Ailesinin, kendisinin doğru işler yaptığını gördükçe çiftçi olmasını desteklemeye başladığını anlatan Akbay, “Başarımın en büyük sebeplerinden biri, finansal okuryazarlığımı kullanmam oldu. Sosyal medyada farklı ülkelerdeki çiftçilerden de sürekli bilgiler alıyordum. Tarım teknolojilerinin yeni yeni geliştiği dönemde, bir firmanın dikkatini çektim. Tarım sensörü kullanabileceğim ücretsiz bir istasyon verdiler. Cihaz çok faydalıydı, sadece iki kez ilaçlama yaparak diğer üreticilerden daha sağlıklı patates yetiştirdim. Tasarruf ettiğim para ile tarım teknolojilerine yatırım yapmaya devam ettim. Üretiyor ve yüksek verim alıyordum.

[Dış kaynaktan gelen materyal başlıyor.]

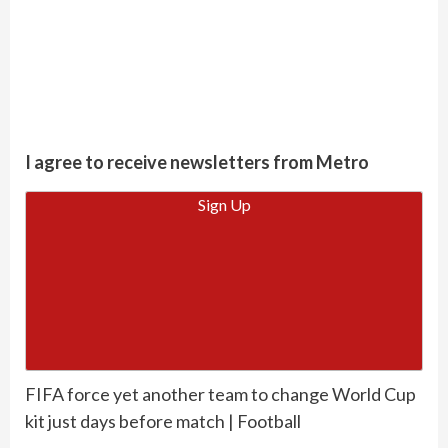
I agree to receive newsletters from Metro
Sign Up
FIFA force yet another team to change World Cup
kit just days before match | Football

Bunu tüketiciye ulaştırmak için 1000Mera’yı kurdum. Çiftçilerle sözleşmeli üretim modeline girmek istedim. Benim gibi şartlarda bitkisel üretim yapabilen çiftçileri de kazandırmak için yola çıktım. Büyürken de fark ettiğim, çiftçinin ürününe katma değer ekleyememesi sorununu çözmek için uğraştım. Fark yaratmak için bilgiyi paylaşmamak gerekir ama ben onlar da kazansınlar diye mücadele ediyorum. Gündüz traktörde, gece bilgisayarda çalışıyorum” ifadelerini kullandı.

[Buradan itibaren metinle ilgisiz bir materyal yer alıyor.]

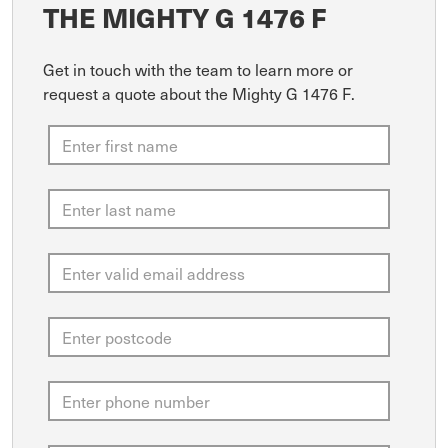
THE MIGHTY G 1476 F
Get in touch with the team to learn more or
request a quote about the Mighty G 1476 F.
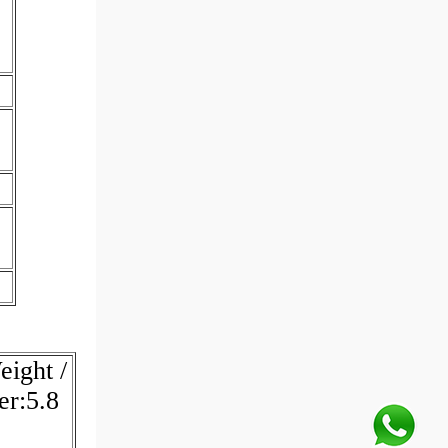
ight /
er:5.8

Yetiştirdiği ürünlerle katma değerli ürünler üreten Akbay, şöyle konuştu: “1000Mera’nın yanı sıra tüm e-ticaret platformlarında yer aldım. Özellikle temel tüketim ürünleri üretiyorum. Beyaz yakalıların ilgisini çekecek eğlenceli ürünlerin üretimine yeni başlıyorum. Şehirde yaşayan insanların sağlıklı ve doğal ürünlere ulaşmasını kolaylaştırıyorum. Tüketicinin neye ihtiyacı olduğunu düşünüyor, ona göre üretim yapıyorum.”
“Hedefim 2026’da 7 ülkeye satış yapmak”
Ürettiği katma değerli, ürünlerin yanı sıra birçok ürünün de satışını yaptığını söyleyen Akbay, “2026’da 7 ülkede ürünlerimi satmayı hedefliyorum. Yavaş ve sağlam adımlarla ilerliyorum. Şu anda bin 760 müşteriye ulaştık. 3 yılda yüzde 60 büyüdük. Butik değilim ama fabrikasyon üretim de olsun istemem. Dönemsel olarak, 1000Mera’da talep gören ürünler değişiyor. En önemli ürünlerimizden biri olan sucuğun çok fazla hayranı var. Osmanlı’da artık etlerin değerlendirilmesi için ortaya çıkmış, zamanla bir kültür haline gelmiş olan sucuğu sakatattan değil antrikottan, bonfileden, kontrfileden yaparsam talep göreceğini biliyordum. Bir kere tadan her zaman satın almaya başladı. Türkiye’nin önde gelen şeflerine denettim, her kesim tarafından çok beğenildi” dedi.
“Türk çiftçisi sadece ayakta kalmaya çalışıyor”
Global Farming Network’un tek resmi Türk üyesi olan Akbay, “Türkiye’de kimse çocuğunun çiftçi olmasını istemezken Avrupa’da insanlar çocuklarını çiftçi olarak yetiştiriyor. Ben de, Cornell Üniversitesi’nde Çiftçi Liderliği eğitimi aldım. Türkiye’de tarım sektöründe hala yanlışı öğrettiğimizi gördüm. Avrupa’da, ‘karbon ayak izini nasıl azaltırız, toprağı nasıl daha az işleriz’ gibi bizim ancak 15 yıl sonra ulaşabileceğimiz sorunlar var. Bir toplantımızda farklı ülkelerden birçok çiftçi, ülkesindeki sorunlarını anlatırken bizim ülkemizde mazot, gübre pahalı gibi basit sorunları dile getirirken utandım. Bize en yakın sorun Nijerya’dan gelen bir çiftçi arkadaşımın anlattıkları oldu. Oradaki sorun, korsanların çiftçileri öldürüp ürünlerini almasıydı” diye konuştu.